Although the entries contain pictures, only their words should be duplicated exactly.
START Records provided
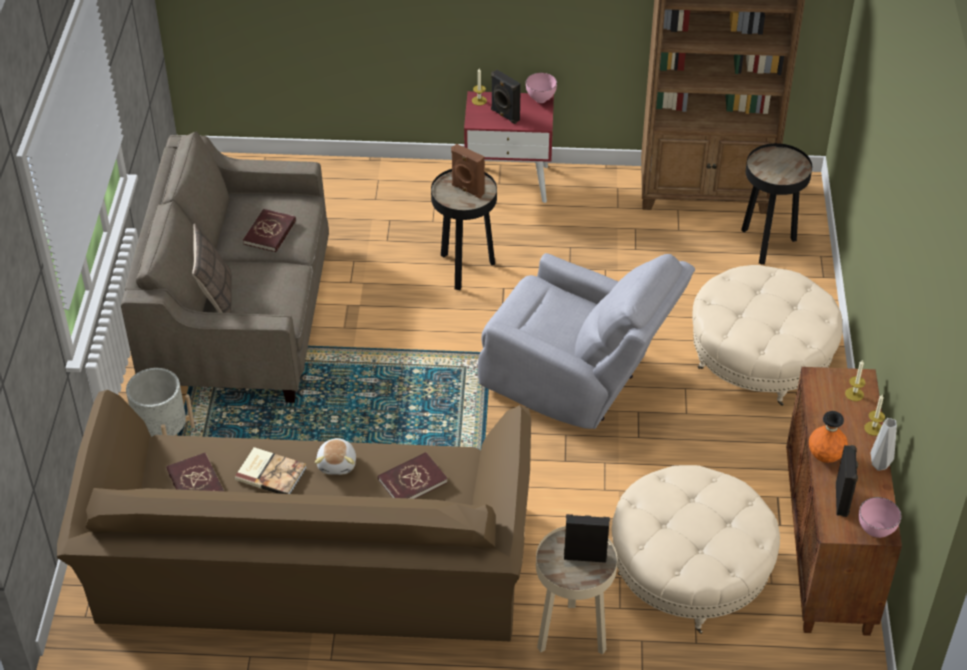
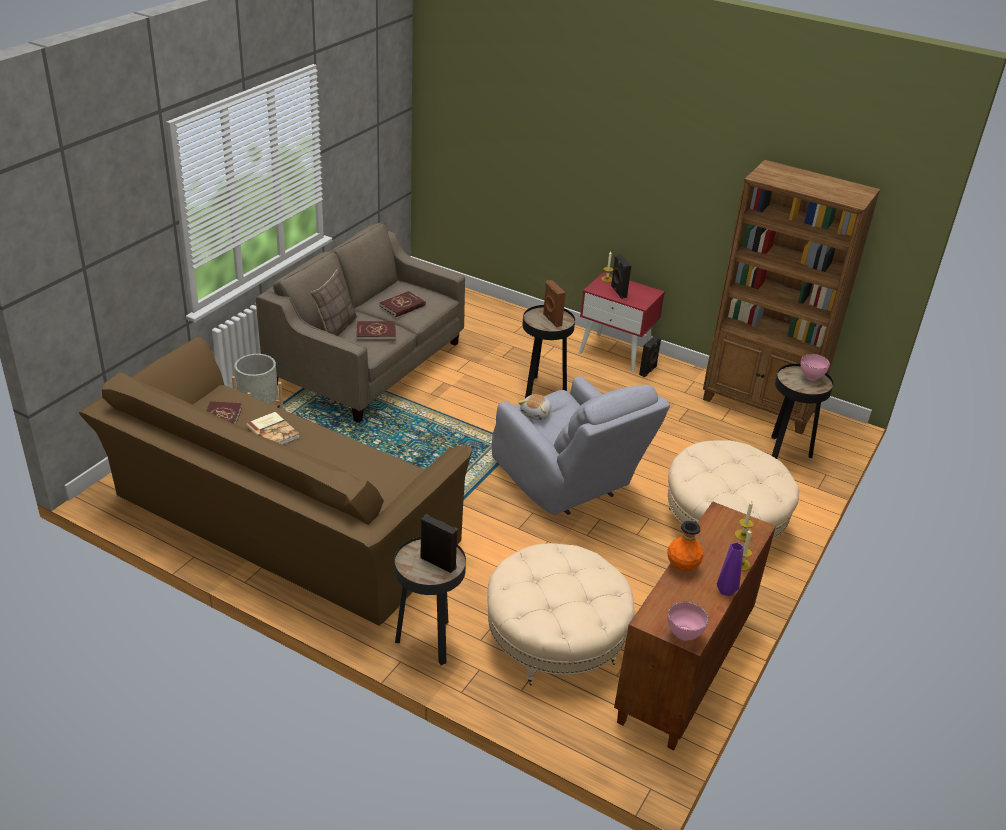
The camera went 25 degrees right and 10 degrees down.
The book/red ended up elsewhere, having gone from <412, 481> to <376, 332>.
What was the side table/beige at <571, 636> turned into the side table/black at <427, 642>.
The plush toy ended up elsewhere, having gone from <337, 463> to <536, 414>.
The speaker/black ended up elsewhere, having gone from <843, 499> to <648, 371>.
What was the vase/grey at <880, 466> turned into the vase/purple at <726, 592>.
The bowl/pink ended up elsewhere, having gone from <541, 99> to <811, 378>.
END Records provided
#### Problem solution:
The camera went 25 degrees right and 10 degrees down.
The book/red ended up elsewhere, having gone from <412, 481> to <376, 332>.
What was the side table/beige at <571, 636> turned into the side table/black at <427, 642>.
The plush toy ended up elsewhere, having gone from <337, 463> to <536, 414>.
The speaker/black ended up elsewhere, having gone from <843, 499> to <648, 371>.
What was the vase/grey at <880, 466> turned into the vase/purple at <726, 592>.
The bowl/pink ended up elsewhere, having gone from <541, 99> to <811, 378>.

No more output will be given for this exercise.